◆ WHAT YOU WILL DO
Reproduce word for word the text read from every one of the entries below, leaving the pictures out of your answer.

◆ SOURCE MATERIAL
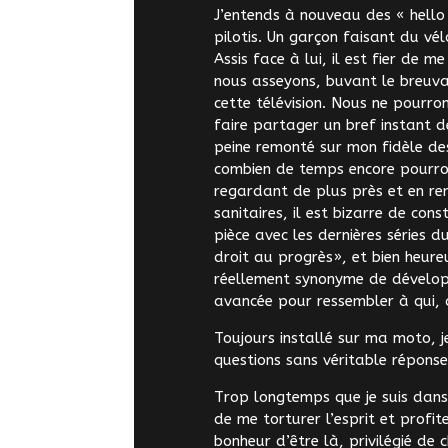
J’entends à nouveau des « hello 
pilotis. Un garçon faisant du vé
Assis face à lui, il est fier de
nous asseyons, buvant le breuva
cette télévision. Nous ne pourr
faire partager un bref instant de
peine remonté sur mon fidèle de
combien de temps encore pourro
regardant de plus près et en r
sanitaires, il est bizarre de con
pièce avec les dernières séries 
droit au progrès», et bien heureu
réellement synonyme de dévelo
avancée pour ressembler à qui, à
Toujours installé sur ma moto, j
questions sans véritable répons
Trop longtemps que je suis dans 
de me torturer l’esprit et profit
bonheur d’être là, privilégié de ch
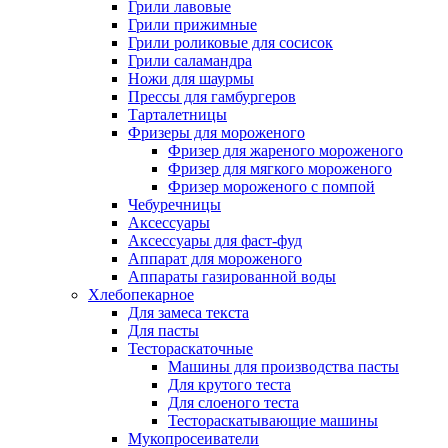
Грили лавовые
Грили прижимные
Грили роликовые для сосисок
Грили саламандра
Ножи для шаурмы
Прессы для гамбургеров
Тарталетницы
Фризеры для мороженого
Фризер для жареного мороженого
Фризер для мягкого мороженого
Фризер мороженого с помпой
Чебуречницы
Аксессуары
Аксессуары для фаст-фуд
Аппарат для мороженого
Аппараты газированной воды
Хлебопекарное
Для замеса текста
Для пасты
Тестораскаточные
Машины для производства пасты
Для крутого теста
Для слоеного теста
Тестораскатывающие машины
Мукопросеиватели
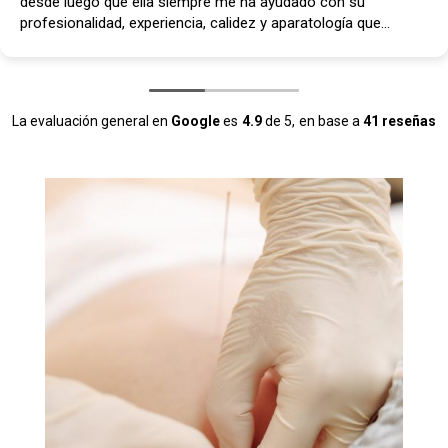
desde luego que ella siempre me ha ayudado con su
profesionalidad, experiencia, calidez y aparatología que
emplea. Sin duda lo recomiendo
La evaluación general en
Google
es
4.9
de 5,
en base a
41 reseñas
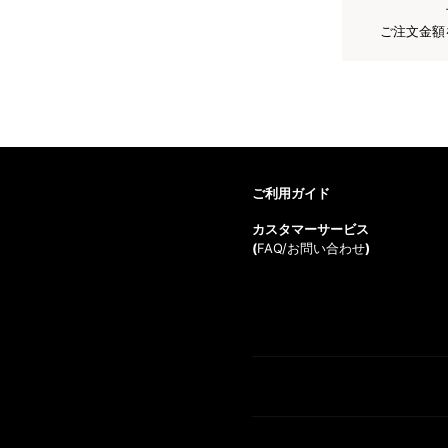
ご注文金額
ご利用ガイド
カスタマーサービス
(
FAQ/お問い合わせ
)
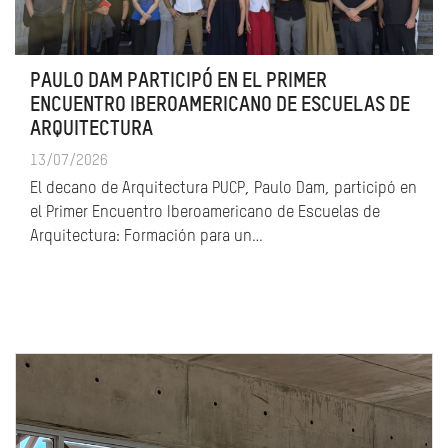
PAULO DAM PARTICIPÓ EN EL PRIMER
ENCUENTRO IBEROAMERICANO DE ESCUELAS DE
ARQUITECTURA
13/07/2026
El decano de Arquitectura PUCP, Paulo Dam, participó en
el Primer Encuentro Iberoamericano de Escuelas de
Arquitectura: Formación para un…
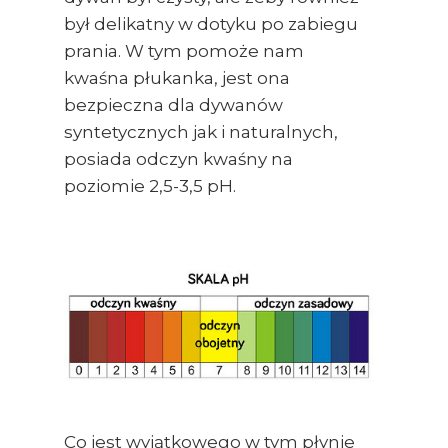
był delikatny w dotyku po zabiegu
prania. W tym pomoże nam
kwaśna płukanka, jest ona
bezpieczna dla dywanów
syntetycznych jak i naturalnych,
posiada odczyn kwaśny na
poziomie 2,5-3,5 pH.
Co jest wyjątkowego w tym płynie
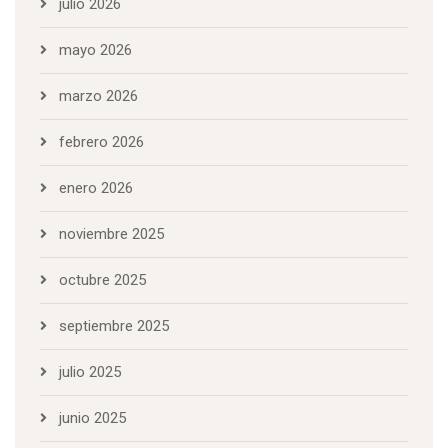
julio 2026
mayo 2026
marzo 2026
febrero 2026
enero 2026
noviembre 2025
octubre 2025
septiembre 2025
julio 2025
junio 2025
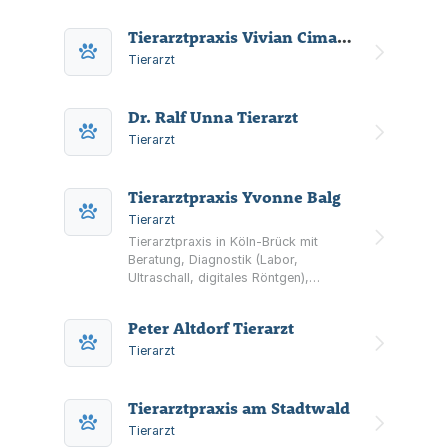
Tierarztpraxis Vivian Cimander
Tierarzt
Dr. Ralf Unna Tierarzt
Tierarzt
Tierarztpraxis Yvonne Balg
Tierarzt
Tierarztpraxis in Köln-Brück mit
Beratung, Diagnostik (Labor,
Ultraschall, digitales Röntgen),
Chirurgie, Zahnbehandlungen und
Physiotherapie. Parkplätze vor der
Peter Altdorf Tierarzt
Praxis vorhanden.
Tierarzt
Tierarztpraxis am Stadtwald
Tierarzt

◆ ANSWER FOR THIS EXERCISE
J’entends à nouveau des « hello 
pilotis. Un garçon faisant du vé
Assis face à lui, il est fier de
nous asseyons, buvant le breuva
cette télévision. Nous ne pourr
faire partager un bref instant de
peine remonté sur mon fidèle de
combien de temps encore pourro
regardant de plus près et en r
sanitaires, il est bizarre de con
pièce avec les dernières séries 
droit au progrès», et bien heureu
réellement synonyme de dévelo
avancée pour ressembler à qui, à
Toujours installé sur ma moto, j
questions sans véritable répons
Trop longtemps que je suis dans 
de me torturer l’esprit et profit
bonheur d’être là, privilégié de ch
Грили лавовые
Грили прижимные
Грили роликовые для сосисок
Грили саламандра
Ножи для шаурмы
Прессы для гамбургеров
Тарталетницы
Фризеры для мороженого
Фризер для жареного мороженого
Фризер для мягкого мороженого
Фризер мороженого с помпой
Чебуречницы
Аксессуары
Аксессуары для фаст-фуд
Аппарат для мороженого
Аппараты газированной воды
Хлебопекарное
Для замеса текста
Для пасты
Тестораскаточные
Машины для производства пасты
Для крутого теста
Для слоеного теста
Тестораскатывающие машины
Мукопросеиватели
desde luego que ella siempre me ha ayudado con su
profesionalidad, experiencia, calidez y aparatología que
emplea. Sin duda lo recomiendo
La evaluación general en
Google
es
4.9
de 5,
en base a
41 reseñas
ご注文金額
ご利用ガイド
カスタマーサービス
(
FAQ/お問い合わせ
)
PAULO DAM PARTICIPÓ EN EL PRIMER
ENCUENTRO IBEROAMERICANO DE ESCUELAS DE
ARQUITECTURA
13/07/2026
El decano de Arquitectura PUCP, Paulo Dam, participó en
el Primer Encuentro Iberoamericano de Escuelas de
Arquitectura: Formación para un…
był delikatny w dotyku po zabiegu
prania. W tym pomoże nam
kwaśna płukanka, jest ona
bezpieczna dla dywanów
syntetycznych jak i naturalnych,
posiada odczyn kwaśny na
poziomie 2,5-3,5 pH.
Co jest wyjątkowego w tym płynie
julio 2026
mayo 2026
marzo 2026
febrero 2026
enero 2026
noviembre 2025
octubre 2025
septiembre 2025
julio 2025
junio 2025
Tierarztpraxis Vivian Cimander
Tierarzt
Dr. Ralf Unna Tierarzt
Tierarzt
Tierarztpraxis Yvonne Balg
Tierarzt
Tierarztpraxis in Köln-Brück mit
Beratung, Diagnostik (Labor,
Ultraschall, digitales Röntgen),
Chirurgie, Zahnbehandlungen und
Physiotherapie. Parkplätze vor der
Peter Altdorf Tierarzt
Praxis vorhanden.
Tierarzt
Tierarztpraxis am Stadtwald
Tierarzt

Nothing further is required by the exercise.